The second problem is that Kabul’s efforts to negotiate with the Taliban are being pulled and manipulated from all sides. This is the real challenge for the current regime – balancing all the outside players who are trying to shape the negotiations. Kabul needs to prevent the already fractious and war-torn country from becoming a proxy battleground for the United States and Iran or Pakistan and India (among other countries). The difficulty of maintaining this balancing act – while also maintaining local support – is increasing by the day.

Kabul’s closest allies are the United States and the NATO-led International Security Assistance Force (ISAF). Although Washington and Kabul do not always see eye to eye, and Karzai is trying to distance himself from the United States in order to downplay the puppet image, the United States and other coalition countries provide the foundational support for his government as well as security in the countryside. And while the United States likely views Karzai as a convenient scapegoat as well as an interchangeable political part, it is trying to demonstrate some confidence in the Afghan president. At a major tribal meeting in Kandahar on April 4, U.S. Gen. Stanley McChrystal, head of the ISAF, was notably silent, allowing Karzai to speak and lead the discussion.
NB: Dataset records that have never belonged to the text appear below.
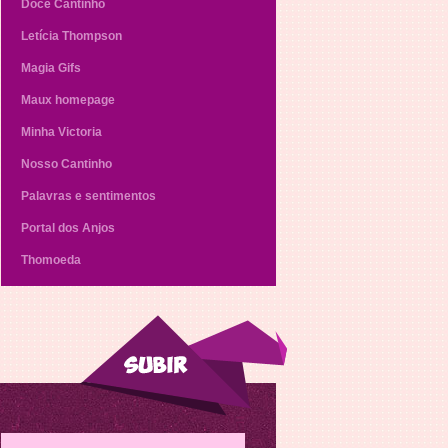
Doce Cantinho
Letícia Thompson
Magia Gifs
Maux homepage
Minha Victoria
Nosso Cantinho
Palavras e sentimentos
Portal dos Anjos
Thomoeda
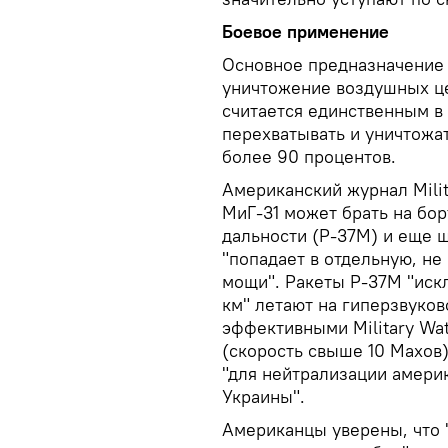
Боевое применение
Основное предназначение 
уничтожение воздушных це
считается единственным в
перехватывать и уничтожа
более 90 процентов.
Американский журнал Mili
МиГ-31 может брать на бор
дальности (Р-37М) и еще ш
"попадает в отдельную, н
мощи". Ракеты Р-37М "иск
км" летают на гиперзвуков
эффективными Military Wa
(скорость свыше 10 Махов
"для нейтрализации америк
Украины".
Американцы уверены, что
Aside from the United States, Pakistan is the next biggest player in Afghanistan, and because of its own links to the Taliban, it has far more practical leverage than the United States does in shaping the negotiations (of which it has every intention of being at the center). Pakistan’s arrest of senior Taliban figure Mullah Abdul Ghani Baradar is now believed to have been carried out to disrupt direct negotiations between the Taliban and Kabul in which Baradar is thought to have been engaged. A strong Pakistani hand in Afghanistan is a longstanding reality for Kabul, but Islamabad is maneuvering to consolidate its influence as a planned American drawdown in 2011 approaches.

But Pakistan’s resurging role in Afghanistan places Karzai in a difficult place between his eastern neighbor and its regional rival India. New Delhi has invested a great deal in development and reconstruction work in Afghanistan since 2002, and Kabul will need to balance this aid with the need for Pakistani assistance with the Taliban. And complicating all this, of course, is India’s alignment with Russia on the Afghanistan issue.

Perhaps more critical than the Indo-Pakistani struggle over Afghanistan is the U.S.-Iranian contest. Although Iraq is the main arena for Washington’s struggle with Tehran, the focus of the contest is shifting to Afghanistan, along with the U.S. military effort. Iran also has considerable influence to its east, with deep historical, ethno-linguistic and cultural ties that it has adroitly established and cultivated not only among its natural allies – ethno-political minorities opposed to the Taliban – but also among some elements of the Taliban themselves. Though this influence is not decisive (the Taliban have their own interests, and many groups opposed to the Taliban are close to Karzai and the West), Tehran has the ability to influence events on the ground in Afghanistan, and an eventual settlement of the war cannot happen without Iranian involvement. From Karzai’s point of view, he has to balance his alignment with the United States with the fact that Iran is always going to be Afghanistan’s western neighbor, long after U.S. and NATO forces have left his country.

This is really the ultimate problem. On its best day, Afghanistan is poor, lacks basic infrastructure and is economically hobbled. With weak domestic security forces and little to offer the outside world, Kabul can only hope to continue to entice more international aid while playing all the various countries with vested interests in Afghanistan against each other. Incorporating the Taliban into the political framework will be especially important over the next few years, but when and if that happens, the balancing act will continue to be played by any central government in Kabul.